The Town of Dunkirk is located in Dane County, Wisconsin, United States. The population was 1,881 at the 2020 census. The unincorporated community of Hanerville, which was named for James Haner, who had moved from Easton, New York in 1844, is located in the town.

==Geography==
According to the United States Census Bureau, the town has a total area of 32.3 square miles (83.7 km^{2}), of which 31.9 square miles (82.6 km^{2}) is land and 0.4 square mile (1.1 km^{2}) (1.27%) is water.

==Demographics==
At the 2000 census there were 2,053 people, 760 households, and 595 families living in the town. The population density was 64.3 people per square mile (24.8/km^{2}). There were 776 housing units at an average density of 24.3 per square mile (9.4/km^{2}). The racial makeup of the town was 98.15% White, 0.19% African American, 0.19% Native American, 0.49% Asian, 0.10% from other races, and 0.88% from two or more races. Hispanic or Latino of any race were 1.02%.

There were 760 households, 36.8% had children under the age of 18 living with them, 69.2% were married couples living together, 5.5% had a female householder with no husband present, and 21.6% were non-families. 16.3% of households were one person and 5.4% were one person aged 65 or older. The average household size was 2.70 and the average family size was 3.03.

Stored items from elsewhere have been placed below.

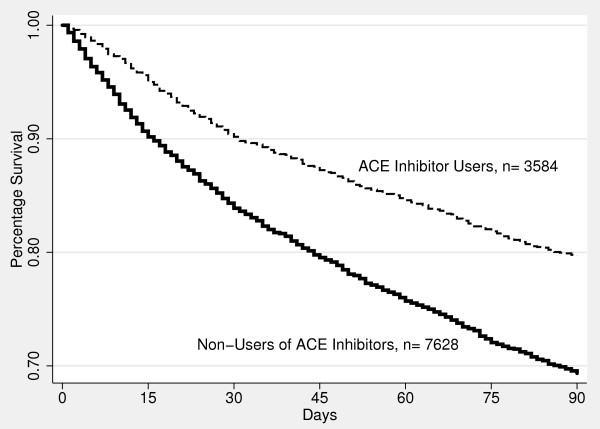
Proportion of surviving patients hospitalized with COPD exacerbation by use of ACE inhibitor versus non-use (p < 0.001).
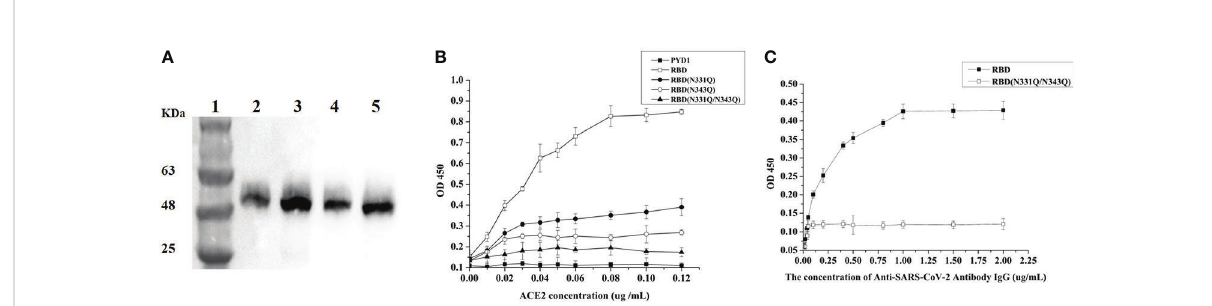
FIGURE 7 Glycosylation analysis of N331 and N343 of RBD. (A) Western blotting analysis of RBD protein and its mutant variants expressed on the surface of S . cerevisiae EBY200; lane 1: Mark, lane 2: PYD1-RBD/EBY200, lane 3: PYD1-RBD (N331Q)/EBY200, lane 4: PYD1-RBD (N343Q)/EBY200, lane 5: PYD1-RBD (N331Q&N343Q)/EBY200. (B) Binding of SARS-CoV-2 Spike protein RBD and its deglycosylation mutant variants to human ACE2. (C) Neutralizing activity of RBD and RBD (N331Q/N343Q) with SARS-CoV-2 IgG.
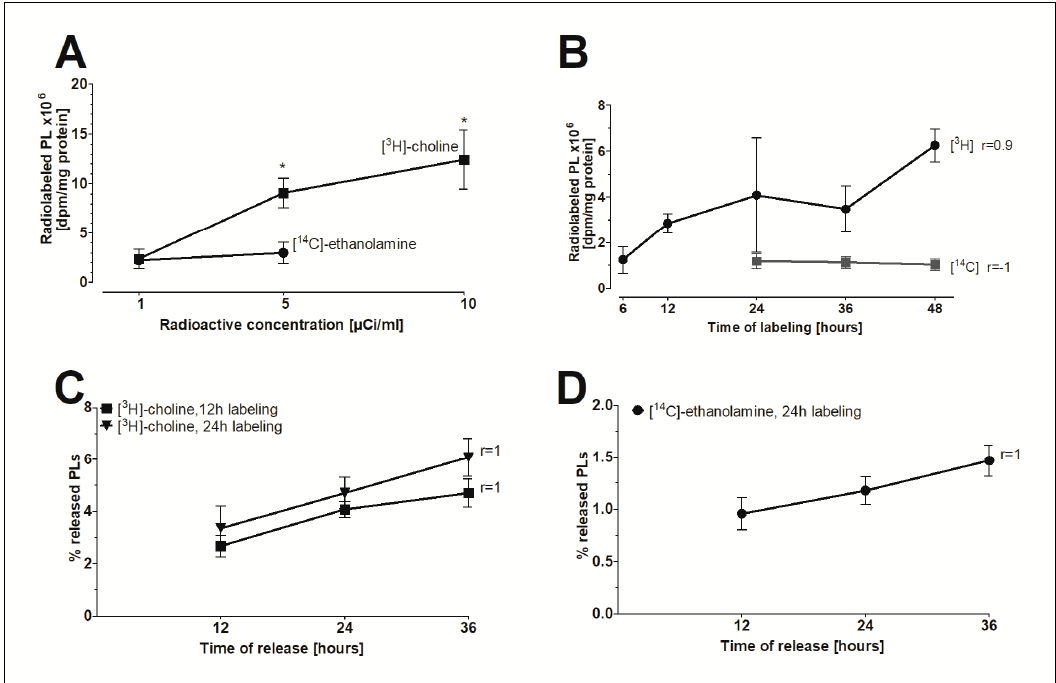
Figure 4. The in vitro model of FLS to study the release of PLs. ( A ) The concentration-dependent effect and ( B ) the time-dependent effect of the incorporation of radioactive precursors into the PLs of FLS. ( C ) The release of [ 3 H]-choline-labeled PLs and ( D ) [ 14 C]-ethanolamine-labeled PLs from FLS into media as a function of time. FLS were initially labeled with 5 µCi/mL of [ 3 H]-choline and 1 µCi/mL of [ 14 C]-ethanolamine for 12 and/or 24 h. The release of radiolabeled PLs into media with 2% FBS was then monitored during a 12–36 h period. The dpm-values were normalized to the cellular protein content. Data shown represent the percentages of released radiolabeled PLs from total radiolabeled PLs as found in media and cellular lysates. Data are presented as means ± SDs ( n = 3). * p ≤ 0.05.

The age distribution was 26.2% under the age of 18, 6.0% from 18 to 24, 30.7% from 25 to 44, 28.5% from 45 to 64, and 8.6% 65 or older. The median age was 39 years. For every 100 females, there were 106 males. For every 100 females age 18 and over, there were 102 males.

The median household income was $62,426 and the median family income was $66,587. Males had a median income of $41,316 versus $28,448 for females. The per capita income for the town was $26,609. About 3.3% of families and 3.0% of the population were below the poverty line, including 3.9% of those under age 18 and 3.7% of those age 65 or over.